TASK OBJECTIVE => Return all entries precisely as they stand, without the images.

TASK INPUTS =>
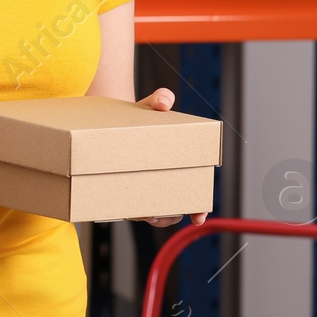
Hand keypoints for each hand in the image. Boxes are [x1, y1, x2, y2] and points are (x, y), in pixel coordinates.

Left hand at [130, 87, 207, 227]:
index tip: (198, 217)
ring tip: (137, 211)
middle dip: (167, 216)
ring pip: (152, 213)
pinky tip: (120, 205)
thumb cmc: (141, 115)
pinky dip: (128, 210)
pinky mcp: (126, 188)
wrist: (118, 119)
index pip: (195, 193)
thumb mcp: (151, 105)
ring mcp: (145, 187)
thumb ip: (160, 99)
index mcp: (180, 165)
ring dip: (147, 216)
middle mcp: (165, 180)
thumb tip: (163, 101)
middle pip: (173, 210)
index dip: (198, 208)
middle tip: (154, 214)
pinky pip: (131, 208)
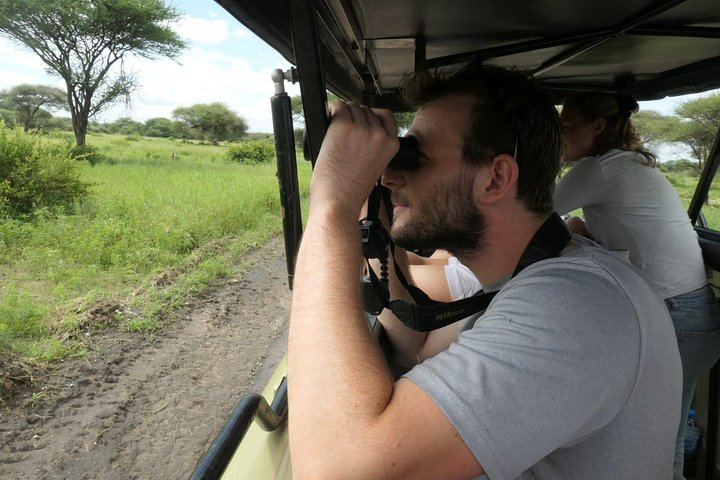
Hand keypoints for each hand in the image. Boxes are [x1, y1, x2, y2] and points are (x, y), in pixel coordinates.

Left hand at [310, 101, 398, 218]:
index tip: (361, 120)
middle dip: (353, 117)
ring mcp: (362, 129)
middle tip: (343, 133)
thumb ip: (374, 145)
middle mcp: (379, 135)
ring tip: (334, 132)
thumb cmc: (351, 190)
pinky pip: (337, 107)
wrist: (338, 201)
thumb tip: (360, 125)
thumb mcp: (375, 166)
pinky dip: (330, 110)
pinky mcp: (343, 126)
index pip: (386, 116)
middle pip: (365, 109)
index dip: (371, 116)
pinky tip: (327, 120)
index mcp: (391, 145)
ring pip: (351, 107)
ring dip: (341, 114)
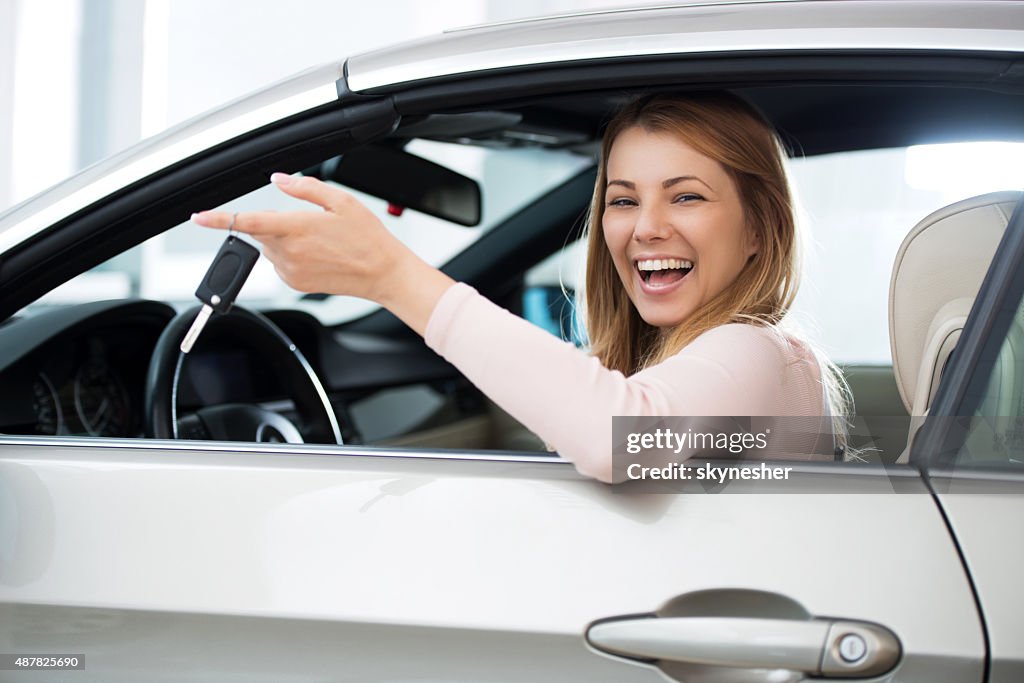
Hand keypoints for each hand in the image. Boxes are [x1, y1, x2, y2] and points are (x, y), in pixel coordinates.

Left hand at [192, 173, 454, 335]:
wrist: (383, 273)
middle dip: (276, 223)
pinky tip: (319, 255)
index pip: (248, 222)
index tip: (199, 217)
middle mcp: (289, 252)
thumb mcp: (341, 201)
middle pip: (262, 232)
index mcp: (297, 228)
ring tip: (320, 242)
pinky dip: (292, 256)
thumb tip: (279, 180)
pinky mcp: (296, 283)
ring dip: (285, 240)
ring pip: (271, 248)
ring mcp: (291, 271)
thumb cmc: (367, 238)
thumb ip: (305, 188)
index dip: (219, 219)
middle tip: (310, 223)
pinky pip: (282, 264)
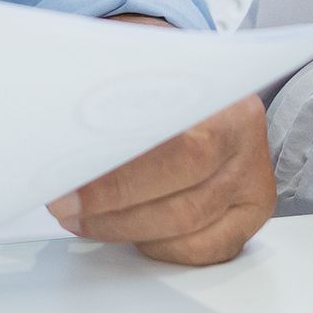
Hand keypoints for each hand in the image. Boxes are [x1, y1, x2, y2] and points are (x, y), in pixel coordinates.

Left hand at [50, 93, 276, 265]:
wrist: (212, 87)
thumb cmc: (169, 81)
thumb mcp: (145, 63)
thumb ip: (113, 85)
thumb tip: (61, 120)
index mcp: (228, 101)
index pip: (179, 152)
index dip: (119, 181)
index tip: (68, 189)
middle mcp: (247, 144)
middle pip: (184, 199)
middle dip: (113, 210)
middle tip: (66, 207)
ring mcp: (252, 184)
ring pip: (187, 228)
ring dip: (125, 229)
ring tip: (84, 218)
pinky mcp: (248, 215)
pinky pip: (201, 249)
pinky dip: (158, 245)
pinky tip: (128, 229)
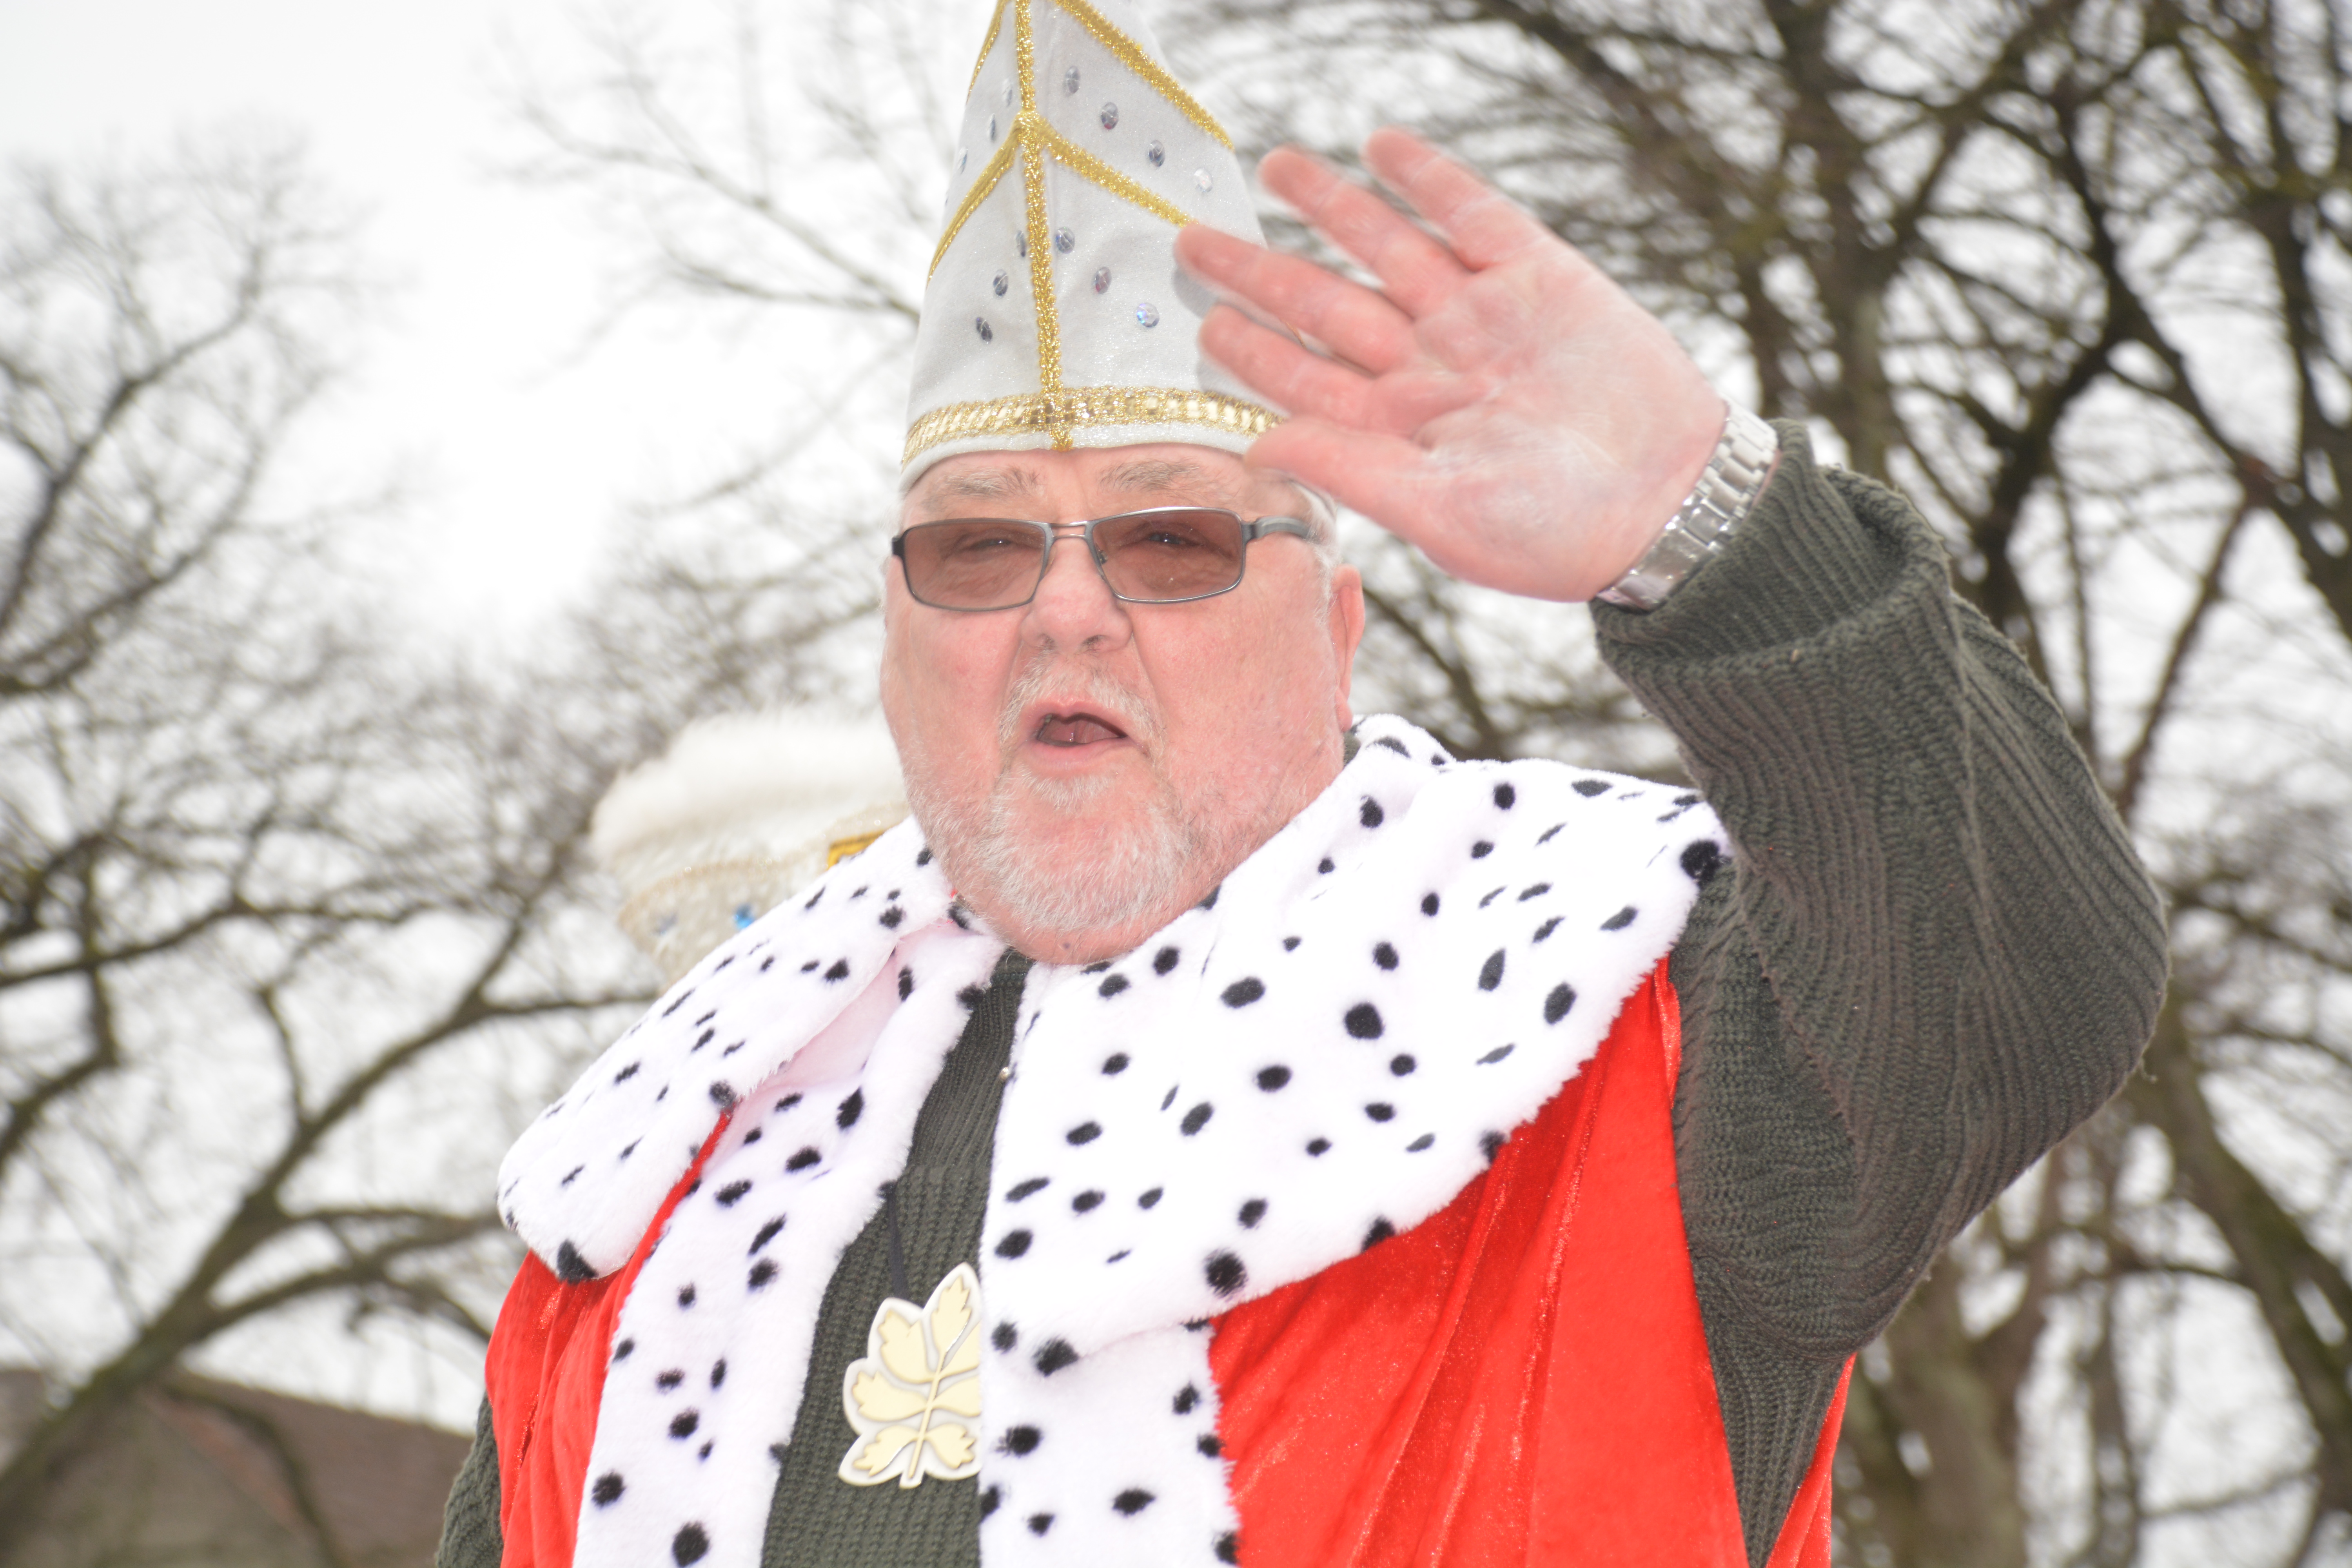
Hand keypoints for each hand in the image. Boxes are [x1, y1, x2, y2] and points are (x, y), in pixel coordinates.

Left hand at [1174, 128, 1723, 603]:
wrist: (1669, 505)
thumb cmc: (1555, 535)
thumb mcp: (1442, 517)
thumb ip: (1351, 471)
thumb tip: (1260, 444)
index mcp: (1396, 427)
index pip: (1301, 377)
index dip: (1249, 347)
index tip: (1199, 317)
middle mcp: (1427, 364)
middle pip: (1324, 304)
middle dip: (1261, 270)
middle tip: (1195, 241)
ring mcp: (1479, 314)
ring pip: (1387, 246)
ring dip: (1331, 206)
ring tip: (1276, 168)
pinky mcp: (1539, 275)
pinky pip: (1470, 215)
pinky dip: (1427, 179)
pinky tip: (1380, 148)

ANSWER BOX =>
Hand keypoints for each hand in the image. Boxes are [x1, y1, x2, y2] and points are (x, y), in pixel coordinates.

Left hand at [130, 87, 207, 227]:
index tip: (198, 217)
ring tip: (137, 211)
middle dip: (167, 216)
ring pip: (152, 213)
pinky tip: (120, 205)
thumb cmc: (141, 115)
pinky dip: (128, 210)
pinky mcp: (126, 188)
wrist: (118, 119)
index pip: (195, 193)
thumb mcp: (151, 105)
ring mcp: (145, 187)
thumb ip: (160, 99)
index mcp: (180, 165)
ring dip: (147, 216)
middle mcp: (165, 180)
thumb tip: (163, 101)
middle pip: (173, 210)
index dip: (198, 208)
middle tip: (154, 214)
pinky pip: (131, 208)
Hand keypoints for each hand in the image. Boxes are [x1, y1, x2, y2] and points are (x, y), in pixel coordinates.

Left hand at [310, 101, 398, 218]:
index tip: (361, 120)
middle dip: (353, 117)
ring mcp: (362, 129)
middle tip: (343, 133)
thumb ip: (374, 145)
middle mcp: (379, 135)
ring tip: (334, 132)
thumb cmc: (351, 190)
pinky pip: (337, 107)
wrist: (338, 201)
thumb tip: (360, 125)
thumb mcp: (375, 166)
pinky dip: (330, 110)
pinky mcp: (343, 126)
index pip: (386, 116)
middle pip: (365, 109)
index dip: (371, 116)
pinky tip: (327, 120)
index mcp: (391, 145)
ring pip: (351, 107)
ring dip: (341, 114)
Hand keypoints for each hand in the image. Boxes are [x1, y1, x2, y2] and points are (x, y), in pixel coordinates.

Left hand at [192, 173, 454, 335]:
wrist: (383, 273)
middle dip: (276, 223)
pinky tip: (319, 255)
index pip: (248, 222)
index tip: (199, 217)
middle mcp: (289, 252)
thumb mcp: (341, 201)
middle pip: (262, 232)
index mcp: (297, 228)
ring tip: (320, 242)
pinky dip: (292, 256)
thumb tip: (279, 180)
pinky mcp: (296, 283)
ring dip: (285, 240)
ring pip: (271, 248)
ring mcp: (291, 271)
thumb cmc: (367, 238)
thumb ip: (305, 188)
index dip: (219, 219)
middle tip: (310, 223)
pinky pip: (282, 264)
Hand keypoints for each hand in the image. Boxes are [x1, y1, x2, y2] and points are (x, y), in pixel coordinates.

Left hand at [50, 93, 276, 265]:
wrist: (212, 87)
thumb cmc: (169, 81)
thumb mcp: (145, 63)
thumb ip: (113, 85)
thumb tip: (61, 120)
index mcp: (228, 101)
index pip: (179, 152)
index dip: (119, 181)
index tip: (68, 189)
middle mcp: (247, 144)
middle pip: (184, 199)
middle dip: (113, 210)
middle tip: (66, 207)
ring mcp: (252, 184)
ring pip: (187, 228)
ring dip: (125, 229)
ring tip: (84, 218)
pinky mcp: (248, 215)
pinky pip: (201, 249)
pinky dip: (158, 245)
pinky tip: (128, 229)
Hand keypoints for each hand in the image. Boxes are [x1, y1, x2, y2] and points are (x, y), in pixel coordinates.

Left hand at [1174, 128, 1723, 603]:
wrist: (1669, 505)
thumb cmc: (1555, 535)
thumb mcp: (1442, 517)
thumb ip: (1351, 471)
thumb tip: (1260, 444)
index mcp: (1396, 427)
index pip: (1301, 377)
index dip: (1249, 347)
index tip: (1199, 317)
middle mcp: (1427, 364)
middle pip: (1324, 304)
middle dip: (1261, 270)
middle tip: (1195, 241)
ring mcp: (1479, 314)
ring pip: (1387, 246)
ring dip: (1331, 206)
ring tip: (1276, 168)
pinky mcp: (1539, 275)
pinky pip: (1470, 215)
pinky dip: (1427, 179)
pinky tip: (1380, 148)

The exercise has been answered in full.